All workers safe after rescue from mine in Canada

SUDBURY, Ontario (AP) — The last four miners trapped deep below the surface in the Totten Mine climbed to safety early Wednesday, the company that owns the mine near Sudbury, Ontario, said.

Vale said the 39 workers trapped by an accident on Sunday climbed a series of ladders with the aid of rescue crews.

Around 3:30 a.m. Tuesday, with the help of the rescue workers, miner Kavin Joanette began the long climb up to the surface. He’d climb up in 30-metre bursts, then rest.

“You’d take a break, collect your thoughts, get another burst and go up again,” Joanette said. “It was wet, it was dark, but it was necessary. It was a mind-over-matter game, you’re just climbing up, if you’re stopping, you’re stagnant.”

The entire climb up took about three hours, he said, to reach a point 200 meters below ground, where they could ride an elevator to the surface.

“It was an ordeal,” he said.

The last miner reached the surface shortly before 5 a.m. and was taken away in an ambulance as a precautionary measure, said company spokesman Jeff Lewis.

He “walked onto the ambulance and was giving fist bumps to the mine rescue team,” Lewis said.

“It was a emotional ending to a very stressful exercise,” said Gord Gilpin, head of mining for Vale’s Ontario operations. “There were a lot of smiles, a few laughs and fist bumping and congratulations going on.”

The workers became trapped on Sunday when a scoop bucket being sent underground detached and blocked the mine shaft while some were as deep as 1,200 meters (nearly 4,000 feet) below the surface, the company said.

Joanette rushed home after an arduous three-hour climb to hug his young kids before they went to school.

He was running on adrenalin after the rescue operation, worried he’d miss his five-year-old girl Leighton and four-year-old boy Gordie, whom he hadn’t seen in two days. But he managed to make it just before they got on the bus, wrapping his kids and wife in a tight embrace.

“They didn’t quite know what went on, but they knew that dad was gone for two days and he should have been home – they knew something was up,” Joanette said.

Joanette said his Sunday shift began like any other.

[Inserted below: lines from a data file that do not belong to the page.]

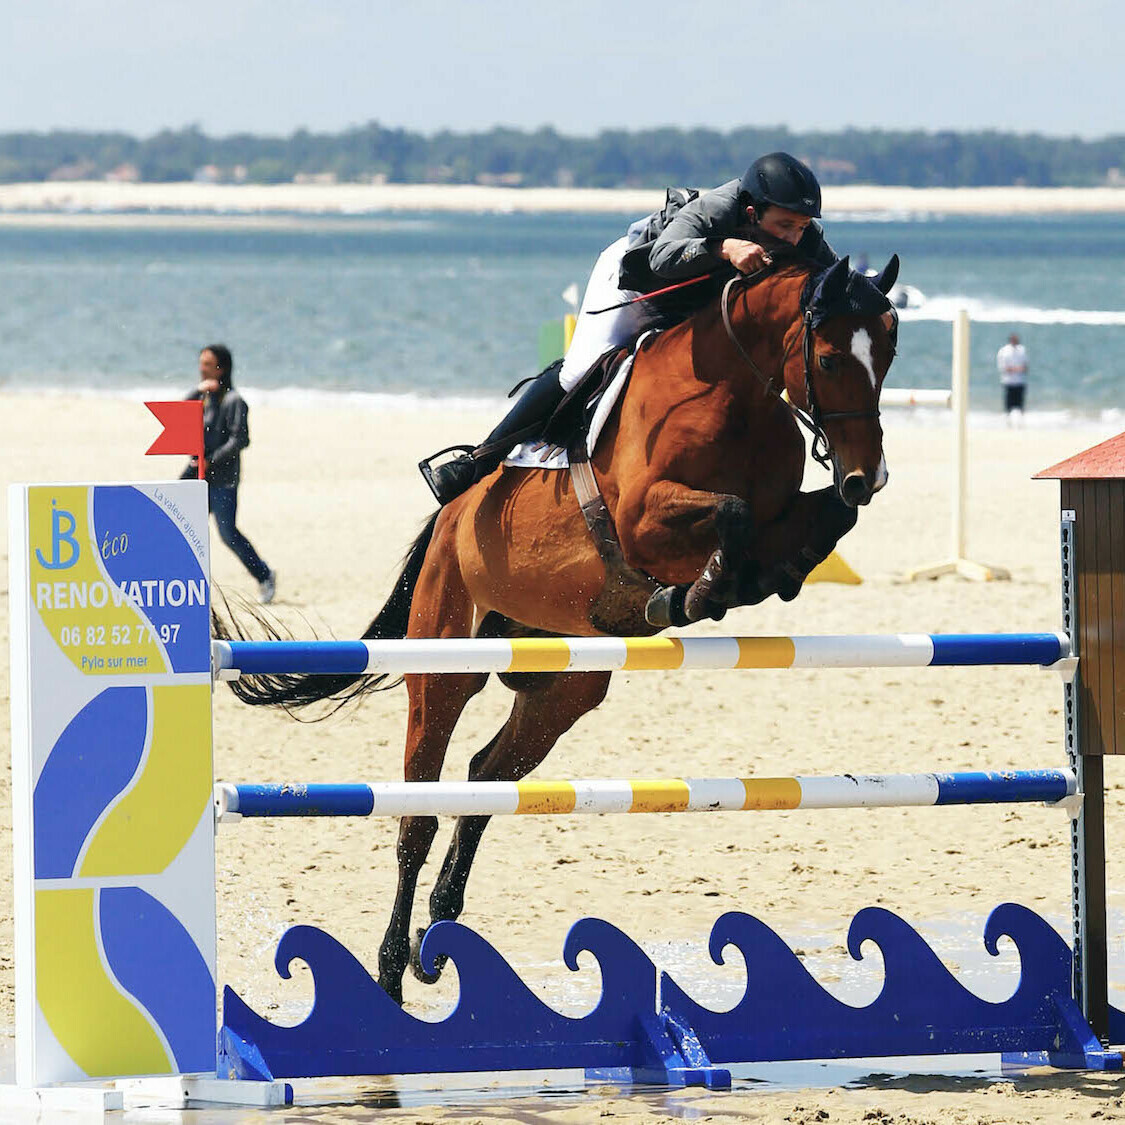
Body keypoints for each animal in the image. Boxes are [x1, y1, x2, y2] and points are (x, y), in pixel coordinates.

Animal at [219, 255, 900, 1003]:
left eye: (890, 352)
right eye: (831, 358)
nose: (867, 476)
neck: (736, 389)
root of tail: (450, 519)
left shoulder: (785, 509)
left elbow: (816, 521)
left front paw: (757, 576)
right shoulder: (641, 519)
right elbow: (731, 512)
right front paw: (696, 590)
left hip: (564, 689)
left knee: (487, 776)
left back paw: (437, 932)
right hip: (444, 665)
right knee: (417, 814)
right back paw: (394, 968)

He got to the mine around 6:30 a.m., with his lunch bag in tow, and headed 1,200 metres below the surface.

“Around 11:30 a.m., we got wind we needed to get to a refuge station,” said the 41-year-old. “We weren’t too sure what happened, but knew something was up.”

Joanette said he took a series of ramps up about 300 meters to a refuge station, “which is like a lunchroom,” where 10 others joined him. They were told to wait for instructions.

Their room had “pretty decent Wi-Fi,” he said, so the group watched videos on their phones to pass the time. The room didn’t have extra food but the workers had their lunches, Joanette said.

“We kind of pigged out at first,” he said, laughing. “We didn’t anticipate being there as long as we were.”

By early Monday morning, some rescue workers made their way down with sandwiches and chocolate bars, he said.

“None of us were starving to death, but we were starting to get hungry,” he said.

The rescue team needed time to set up a system of ropes along a series of ladders the workers would have to climb, Joanette said.

In the meantime, the miners were able to call their families, which helped keep everyone calm, he said.

When he eventually emerged, there was a burst of sunshine, a team of doctors and nurses, the scramble to get home to see his family and finally, a hot shower.

The province’s Ministry of Labor, Training and Skills Development said an inspection team will investigate the incident. Bartolomeo, who was on site, said Vale also will investigate “so that the company can learn from it and take steps to ensure it never happens again.”

The Totten Mine opened in 2014 and produces copper, nickel and precious metals. It employs about 200 people.